### Task description
Make an exact copy of all the records, one that contains none of the pictures.

Saved entries:

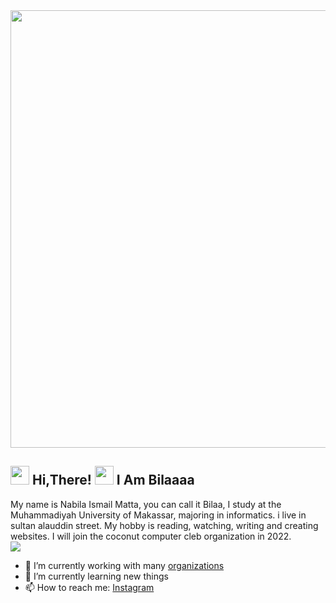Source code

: <img src="https://camo.githubusercontent.com/5887f3cd62faabd5d0e2d6ddb7d0686b1cc9cd82123d75255d79030be47656e0/68747470733a2f2f676973742e6769746875622e636f6d2f6b6f646473736f6e2f33356363363663333234306162386630313866363236373064613663666237312f7261772f323431326166333135636261306565353764393034376638613665363739623336376263383063332f77656c636f6d652d746f2d6d792d70726f66696c652e676966" width="700">
<h2> <img src="https://user-images.githubusercontent.com/65858180/137293079-2440dbff-e887-4b1d-802c-49d49dcfd664.gif" width="30" /> Hi,There! <img src="https://user-images.githubusercontent.com/65858180/137293369-94c631b6-8a17-4256-927a-070da186734c.gif" width="30" /> I Am Bilaaaa </h2>

My name is Nabila Ismail Matta, you can call it Bilaa, I study at the Muhammadiyah University of Makassar, majoring in informatics. i live in sultan alauddin street. My hobby is reading, watching, writing and creating websites. I will join the coconut computer cleb organization in 2022.
<br>
<img src="https://user-images.githubusercontent.com/65858180/137301567-37e84890-e360-4f86-9dcc-127ff7f4f85b.gif" >


- 🔭 I’m currently working with many [organizations](https://coconut.or.id/contact)
- 🌱 I’m currently learning new things
- 📫 How to reach me: [Instagram](https://instagram.com/nabilamatta26?igshid=NjIwNzIyMDk2Mg==)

### Your solution
Source code

: <img src="https://camo.githubusercontent.com/5887f3cd62faabd5d0e2d6ddb7d0686b1cc9cd82123d75255d79030be47656e0/68747470733a2f2f676973742e6769746875622e636f6d2f6b6f646473736f6e2f33356363363663333234306162386630313866363236373064613663666237312f7261772f323431326166333135636261306565353764393034376638613665363739623336376263383063332f77656c636f6d652d746f2d6d792d70726f66696c652e676966" width="700">
<h2> <img src="https://user-images.githubusercontent.com/65858180/137293079-2440dbff-e887-4b1d-802c-49d49dcfd664.gif" width="30" /> Hi,There! <img src="https://user-images.githubusercontent.com/65858180/137293369-94c631b6-8a17-4256-927a-070da186734c.gif" width="30" /> I Am Bilaaaa </h2>

My name is Nabila Ismail Matta, you can call it Bilaa, I study at the Muhammadiyah University of Makassar, majoring in informatics. i live in sultan alauddin street. My hobby is reading, watching, writing and creating websites. I will join the coconut computer cleb organization in 2022.
<br>
<img src="https://user-images.githubusercontent.com/65858180/137301567-37e84890-e360-4f86-9dcc-127ff7f4f85b.gif" >


- 🔭 I’m currently working with many [organizations](https://coconut.or.id/contact)
- 🌱 I’m currently learning new things
- 📫 How to reach me: [Instagram](https://instagram.com/nabilamatta26?igshid=NjIwNzIyMDk2Mg==)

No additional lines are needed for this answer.